Pas plus que le paysage rural, le paysage urbain n'est figuré dans l'iconographie médiévale. Les premières évocations de la ville datent du début du XIVe siècle.

    Les ponts de Paris
 

L'évocation pittoresque des ponts de Paris et de la vie qui s'y développe dans deux célèbres exemplaires du premier quart du XIVe siècle de la Vie de saint Denis (Paris, BnF, Français 2090, 2091 et 2092 et Latin 5826) témoigne du souci de replacer la vie du fondateur de l'Église parisienne dans le cadre de sa ville. En dépit du charme de ces images et de l'intérêt qu'elles suscitent, on ne peut guère les qualifier de véritables paysages. À l'exception du Pont-aux-Meuniers, pourvu de roues de moulin, les représentations sont stéréotypées, l'attention de l'artiste s'étant davantage portée sur les occupations des habitants et leurs activités commerciales, qu'il a saisies sur le vif avec un sens remarquable de l'observation.

    Les monuments
 

Un pas décisif dans l'évolution du paysage est franchi en France au début du XVe siècle, d'une part avec les frères Limbourg, d'autre part avec le Maître de Boucicaut et ses émules. La large diffusion du calendrier des Très Riches Heures du duc de Berry (Chantilly, musée Condé, ms. 65) a rendu familiers les paysages servant de fond aux travaux des mois. Presque tous sont identifiables, tantôt avec des résidences appartenant au duc, tantôt avec des monuments de Paris ou de la proche banlieue ; les architectures y sont figurées avec la vérité dont seul le réalisme flamand semble capable. En ce qui concerne Paris, on retiendra en particulier les vues des toits du Palais (mai, fol. 5v.), de la pointe de la Cité avec le Palais et la Sainte-Chapelle (juin, fol. 6v.), du Louvre (octobre, fol. 10v.) et enfin des tours du château de Vincennes (décembre, fol. 12v.).
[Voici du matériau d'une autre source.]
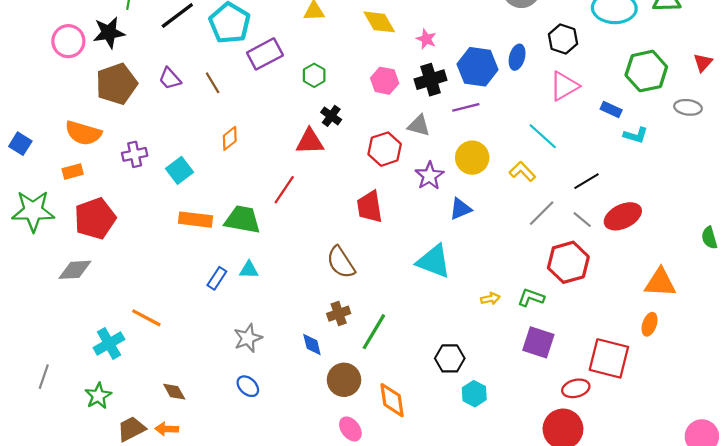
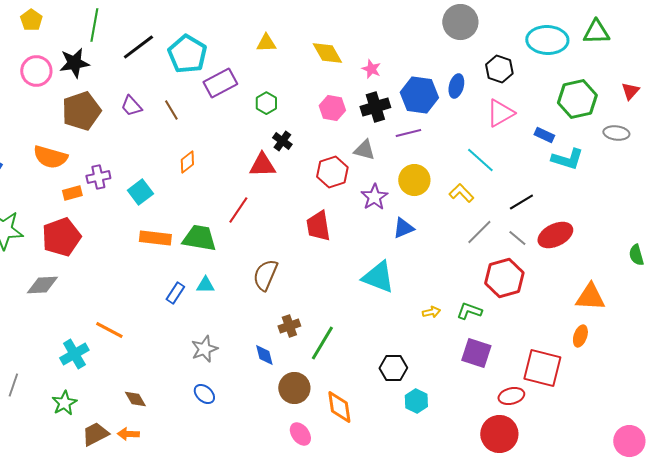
cyan L-shape: (636, 135) -> (567, 159), size x1.4
orange rectangle: (73, 171) -> (72, 193), moved
brown semicircle: (341, 262) -> (265, 275), moved, turned 56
Dans le reste du manuscrit, on notera une superbe représentation du Mont-Saint-Michel (fol. 195) et, de nouveau, une vue parisienne englobant la Sainte-Chapelle et la façade de Notre-Dame de Paris (fol. 51v.).

    Premiers panoramas
   

Le panorama de Paris qui sert de décor à la prédication des saints Denis, Rustique et Éleuthère et à la représentation de leur martyre dans le Bréviaire dit de Louis de Guyenne (Châteauroux, bibliothèque municipale, ms. 2, fol. 364 et 367v.) annonce plus directement, par sa conception, l'œuvre de Fouquet. Dans chaque cas, la silhouette de Paris se profile telle qu'elle devait apparaître depuis la colline de Montmartre. Traitée en lointain, elle se découpe dans des formes un peu chaotiques sur un ciel crépusculaire où commencent à poindre les premières étoiles. Il s'agit de peintures de petites dimensions, où le fond relève plus de l'esquisse que de la peinture. Toutefois, l'idée est là et elle sera magistralement reprise par Fouquet une quarantaine d'années plus tard.